§ **Prompt**
Find the word "right" in the data below and copy each line that holds it.

Source records
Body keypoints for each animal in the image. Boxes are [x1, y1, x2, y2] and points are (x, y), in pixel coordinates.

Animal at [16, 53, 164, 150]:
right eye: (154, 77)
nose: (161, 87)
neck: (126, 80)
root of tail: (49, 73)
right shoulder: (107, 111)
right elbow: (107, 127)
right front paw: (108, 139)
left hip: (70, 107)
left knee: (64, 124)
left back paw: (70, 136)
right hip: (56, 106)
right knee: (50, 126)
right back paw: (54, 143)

§ **The completed task**
right eye: (154, 77)
right shoulder: (107, 111)
right elbow: (107, 127)
right front paw: (108, 139)
right hip: (56, 106)
right knee: (50, 126)
right back paw: (54, 143)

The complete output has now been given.